DATA FOR THE TASK
↓↓↓
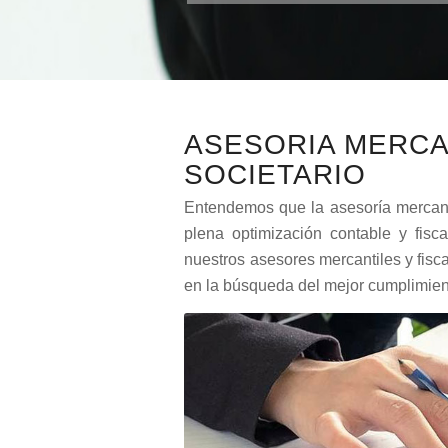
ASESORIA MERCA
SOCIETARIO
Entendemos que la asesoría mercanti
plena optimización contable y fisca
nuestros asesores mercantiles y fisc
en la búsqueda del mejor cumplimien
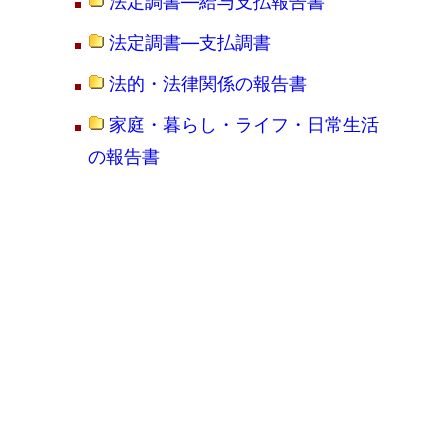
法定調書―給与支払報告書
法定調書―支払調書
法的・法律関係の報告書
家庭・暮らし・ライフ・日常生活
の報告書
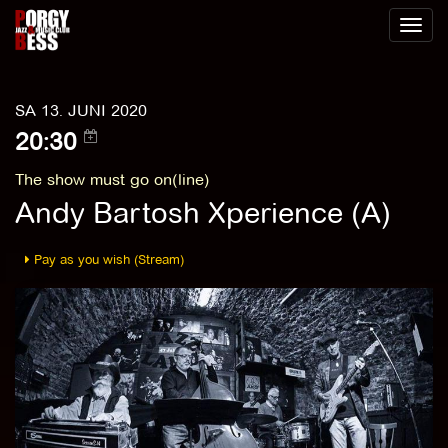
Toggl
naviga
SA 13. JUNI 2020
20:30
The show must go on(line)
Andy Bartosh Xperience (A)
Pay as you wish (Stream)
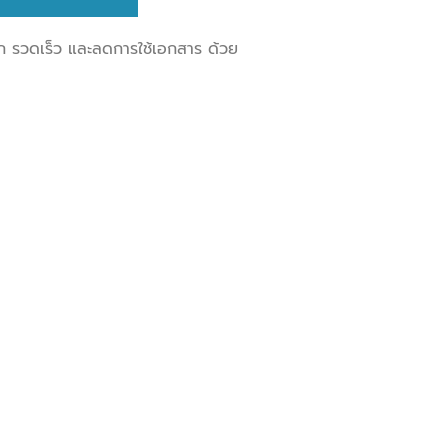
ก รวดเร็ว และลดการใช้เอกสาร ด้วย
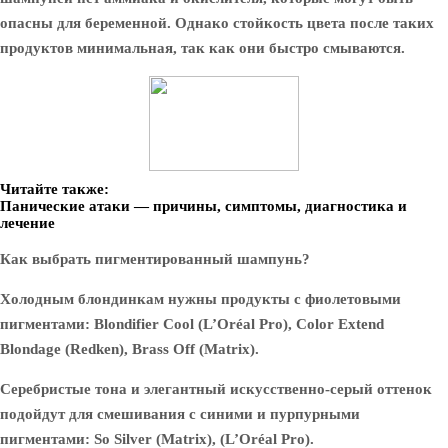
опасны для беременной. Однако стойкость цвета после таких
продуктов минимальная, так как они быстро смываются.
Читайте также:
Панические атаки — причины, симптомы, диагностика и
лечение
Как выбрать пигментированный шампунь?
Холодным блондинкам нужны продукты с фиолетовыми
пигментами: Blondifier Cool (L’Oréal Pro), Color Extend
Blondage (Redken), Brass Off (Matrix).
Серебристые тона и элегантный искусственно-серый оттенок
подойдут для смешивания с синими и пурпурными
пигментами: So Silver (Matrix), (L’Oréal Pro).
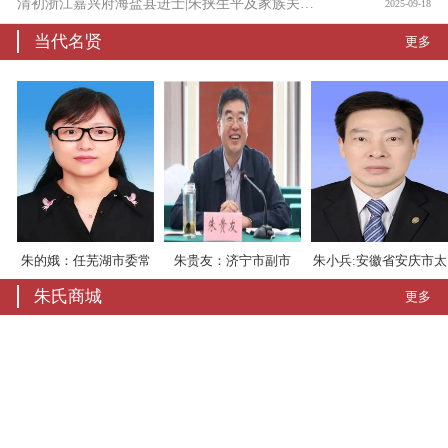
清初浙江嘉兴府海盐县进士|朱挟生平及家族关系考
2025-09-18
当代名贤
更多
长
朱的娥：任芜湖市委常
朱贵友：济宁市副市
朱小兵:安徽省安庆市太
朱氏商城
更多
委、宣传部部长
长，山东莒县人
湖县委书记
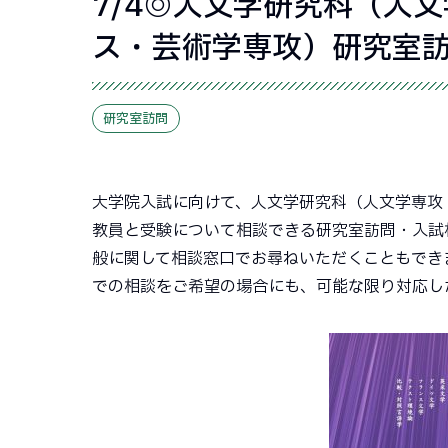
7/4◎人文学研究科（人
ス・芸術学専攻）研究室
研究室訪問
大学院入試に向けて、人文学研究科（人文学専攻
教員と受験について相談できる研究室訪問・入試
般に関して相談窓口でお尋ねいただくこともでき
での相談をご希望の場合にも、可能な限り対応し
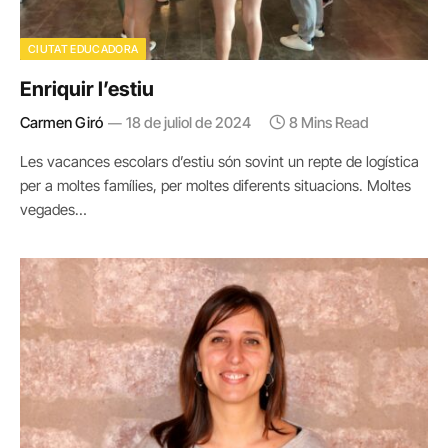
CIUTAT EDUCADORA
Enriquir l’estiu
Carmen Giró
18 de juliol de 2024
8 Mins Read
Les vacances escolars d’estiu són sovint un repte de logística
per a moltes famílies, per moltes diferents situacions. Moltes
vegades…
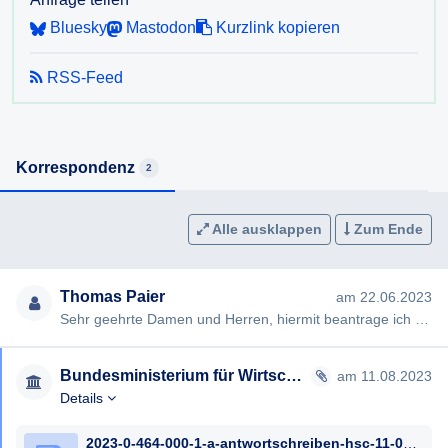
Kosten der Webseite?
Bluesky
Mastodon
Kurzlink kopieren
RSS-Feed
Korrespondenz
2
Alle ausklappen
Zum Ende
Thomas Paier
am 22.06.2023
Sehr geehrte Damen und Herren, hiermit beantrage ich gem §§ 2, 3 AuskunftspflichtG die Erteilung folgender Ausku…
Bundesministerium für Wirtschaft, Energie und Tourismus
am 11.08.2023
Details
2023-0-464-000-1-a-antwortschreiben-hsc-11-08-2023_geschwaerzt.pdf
↑↑↑
↓↓↓
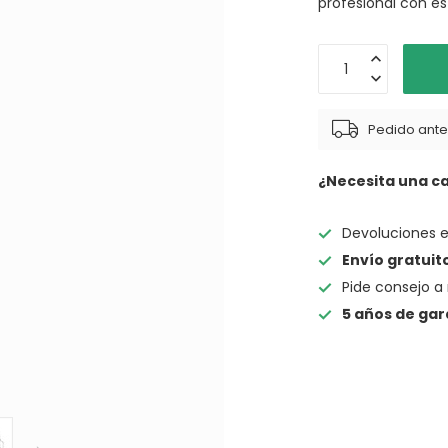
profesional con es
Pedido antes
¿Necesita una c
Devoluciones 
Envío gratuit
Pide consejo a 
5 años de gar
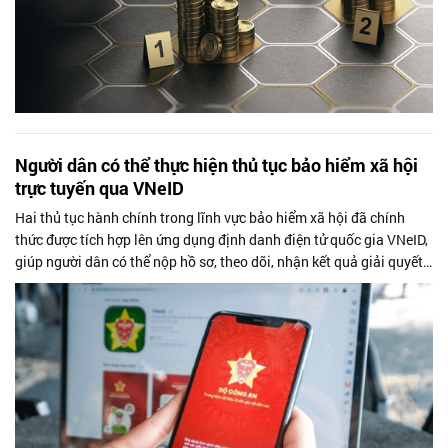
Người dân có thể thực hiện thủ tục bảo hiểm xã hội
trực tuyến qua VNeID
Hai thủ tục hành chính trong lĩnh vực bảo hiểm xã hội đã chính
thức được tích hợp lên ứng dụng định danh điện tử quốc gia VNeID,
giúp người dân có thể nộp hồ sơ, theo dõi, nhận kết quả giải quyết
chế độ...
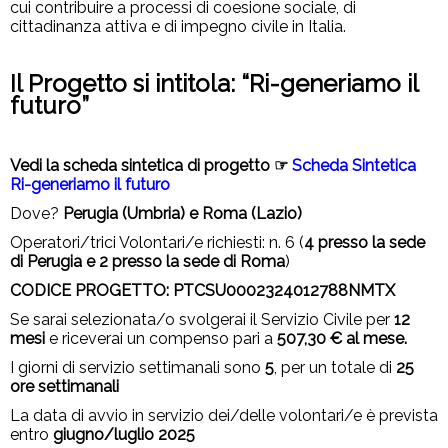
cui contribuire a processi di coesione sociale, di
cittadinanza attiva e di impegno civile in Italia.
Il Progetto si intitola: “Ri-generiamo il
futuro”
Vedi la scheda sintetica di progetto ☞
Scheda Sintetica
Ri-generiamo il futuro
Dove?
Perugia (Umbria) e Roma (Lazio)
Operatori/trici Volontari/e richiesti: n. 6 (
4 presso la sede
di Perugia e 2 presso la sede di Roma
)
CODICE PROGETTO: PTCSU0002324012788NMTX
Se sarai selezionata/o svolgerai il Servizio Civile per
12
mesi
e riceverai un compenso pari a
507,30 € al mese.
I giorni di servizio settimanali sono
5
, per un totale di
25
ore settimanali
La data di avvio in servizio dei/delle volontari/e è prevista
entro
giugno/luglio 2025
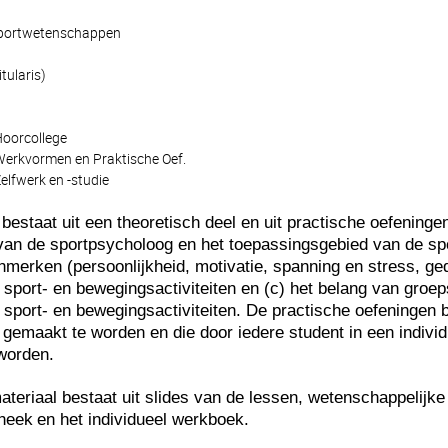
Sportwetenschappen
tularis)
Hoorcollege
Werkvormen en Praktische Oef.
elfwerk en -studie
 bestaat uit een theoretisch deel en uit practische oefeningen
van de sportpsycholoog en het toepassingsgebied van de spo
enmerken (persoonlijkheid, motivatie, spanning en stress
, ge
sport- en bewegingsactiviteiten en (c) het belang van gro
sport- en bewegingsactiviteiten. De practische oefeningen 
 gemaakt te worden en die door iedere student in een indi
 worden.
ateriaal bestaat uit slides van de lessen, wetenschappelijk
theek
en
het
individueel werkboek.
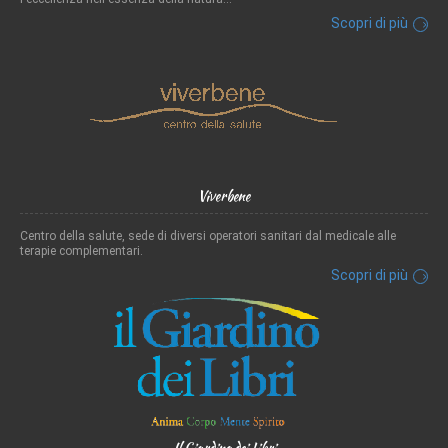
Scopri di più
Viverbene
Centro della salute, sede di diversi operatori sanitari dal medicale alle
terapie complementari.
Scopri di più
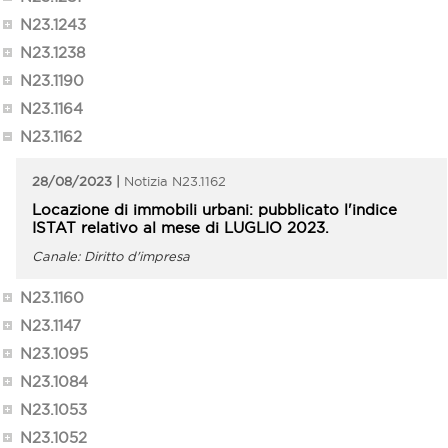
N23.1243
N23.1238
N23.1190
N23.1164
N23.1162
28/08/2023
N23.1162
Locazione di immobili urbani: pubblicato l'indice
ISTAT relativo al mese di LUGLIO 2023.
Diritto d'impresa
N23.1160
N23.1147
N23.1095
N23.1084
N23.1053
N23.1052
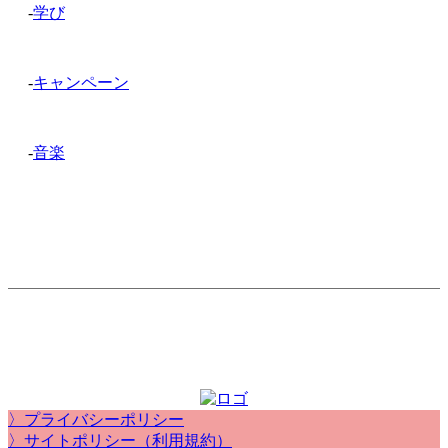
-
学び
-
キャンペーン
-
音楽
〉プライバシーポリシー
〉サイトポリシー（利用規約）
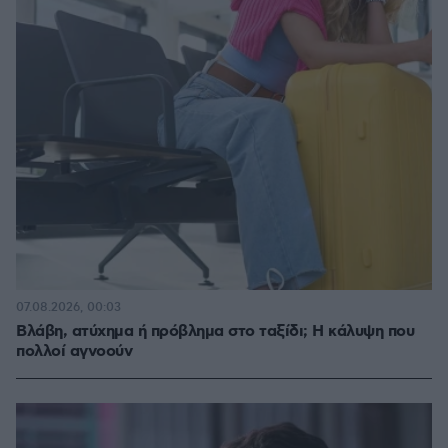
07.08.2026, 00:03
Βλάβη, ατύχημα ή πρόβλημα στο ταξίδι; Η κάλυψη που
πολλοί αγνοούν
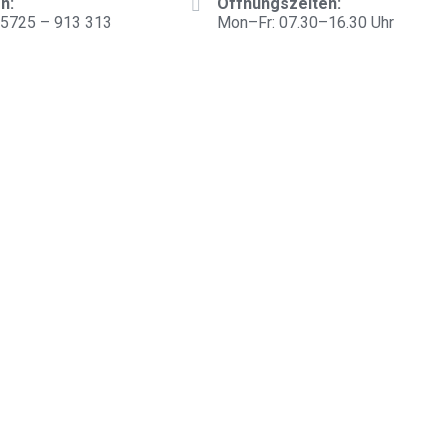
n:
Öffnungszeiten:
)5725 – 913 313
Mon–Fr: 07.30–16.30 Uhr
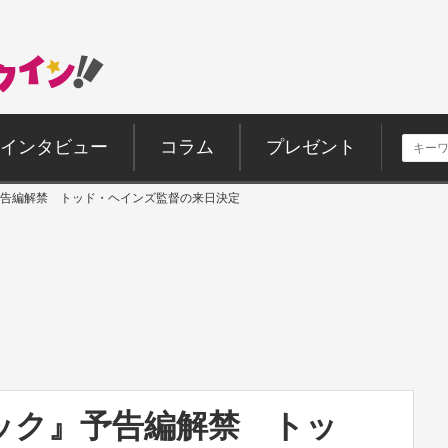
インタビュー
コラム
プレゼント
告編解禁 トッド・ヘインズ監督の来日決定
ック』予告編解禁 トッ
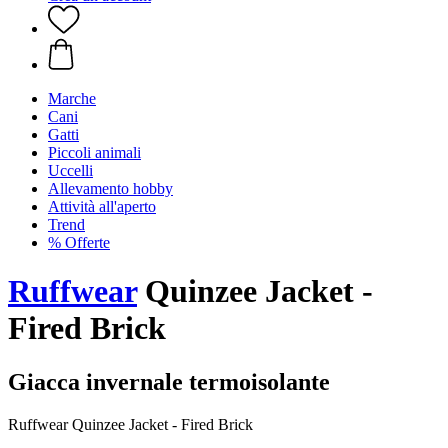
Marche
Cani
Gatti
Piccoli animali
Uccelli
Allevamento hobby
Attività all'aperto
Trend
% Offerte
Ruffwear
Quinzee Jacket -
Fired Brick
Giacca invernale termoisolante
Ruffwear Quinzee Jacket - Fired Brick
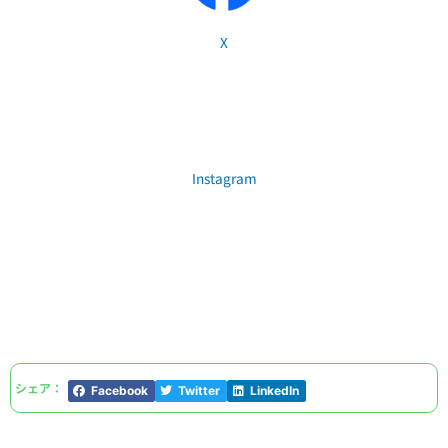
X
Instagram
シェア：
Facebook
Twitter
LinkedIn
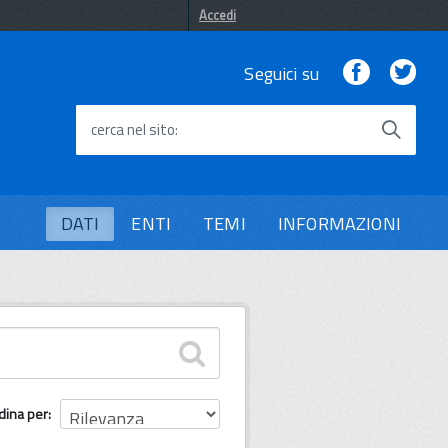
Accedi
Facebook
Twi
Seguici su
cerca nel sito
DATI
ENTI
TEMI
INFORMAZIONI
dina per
↑↑↑
↓↓↓
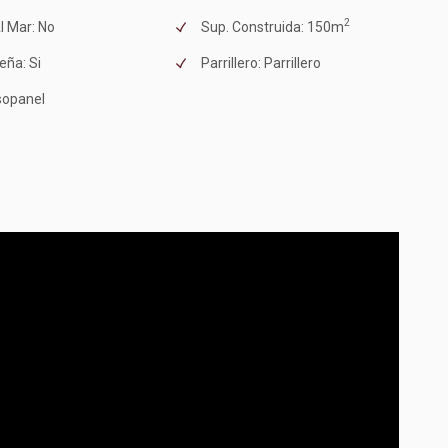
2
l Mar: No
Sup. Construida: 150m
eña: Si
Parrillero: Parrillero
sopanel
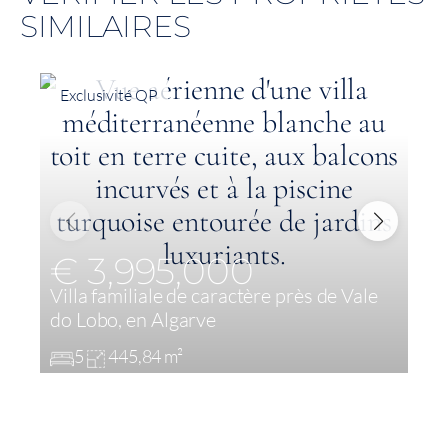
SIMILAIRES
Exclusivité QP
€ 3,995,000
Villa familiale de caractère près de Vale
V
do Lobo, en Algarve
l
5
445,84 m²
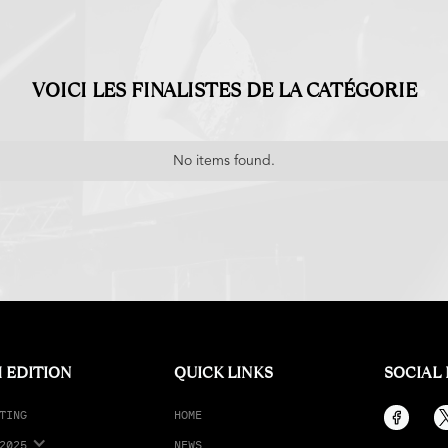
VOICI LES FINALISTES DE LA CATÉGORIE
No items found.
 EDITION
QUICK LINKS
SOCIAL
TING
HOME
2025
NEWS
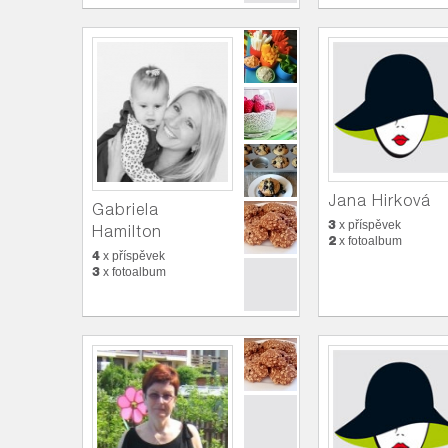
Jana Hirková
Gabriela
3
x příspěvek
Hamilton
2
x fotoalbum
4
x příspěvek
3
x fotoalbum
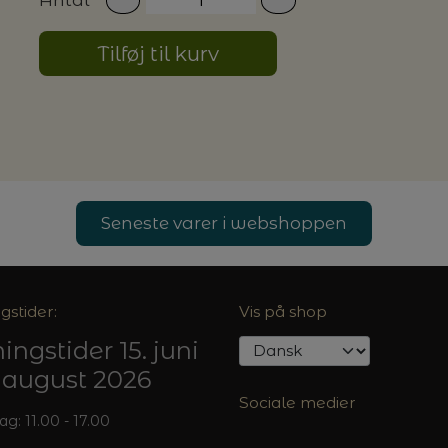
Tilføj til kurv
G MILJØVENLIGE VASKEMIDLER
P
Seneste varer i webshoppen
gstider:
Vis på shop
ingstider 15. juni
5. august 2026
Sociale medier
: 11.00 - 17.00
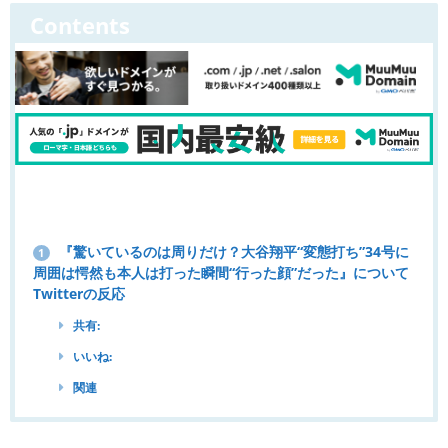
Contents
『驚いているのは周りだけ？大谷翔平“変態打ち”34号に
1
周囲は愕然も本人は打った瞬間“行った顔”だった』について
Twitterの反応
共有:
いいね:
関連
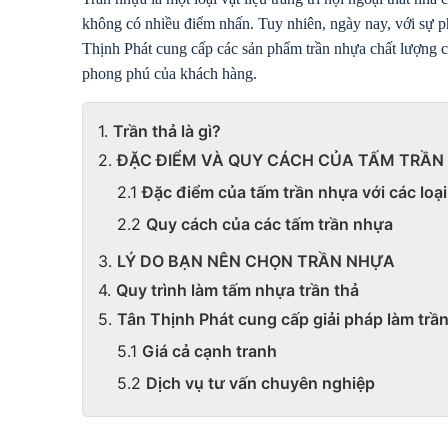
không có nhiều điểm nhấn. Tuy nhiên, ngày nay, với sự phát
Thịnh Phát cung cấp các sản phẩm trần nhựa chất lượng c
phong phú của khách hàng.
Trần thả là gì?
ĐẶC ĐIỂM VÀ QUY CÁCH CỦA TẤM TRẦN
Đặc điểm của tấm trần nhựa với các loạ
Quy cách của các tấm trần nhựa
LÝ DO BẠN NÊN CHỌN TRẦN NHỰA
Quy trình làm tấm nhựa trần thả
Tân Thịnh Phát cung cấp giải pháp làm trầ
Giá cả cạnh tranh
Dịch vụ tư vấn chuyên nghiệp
↑↑↑
EXERCISE INSTRUCTIONS
In the listing above, find the line with "朱小兵:安徽省安庆市太" and the line with "8 Mins Read". Copy exactly those lines and all between them, minus the images.

RESPONSE
朱小兵:安徽省安庆市太
朱氏商城
更多
委、宣传部部长
长，山东莒县人
湖县委书记
7/4◎人文学研究科（人
ス・芸術学専攻）研究室
研究室訪問
大学院入試に向けて、人文学研究科（人文学専攻
教員と受験について相談できる研究室訪問・入試
般に関して相談窓口でお尋ねいただくこともでき
での相談をご希望の場合にも、可能な限り対応し
CIUTAT EDUCADORA
Enriquir l’estiu
Carmen Giró
18 de juliol de 2024
8 Mins Read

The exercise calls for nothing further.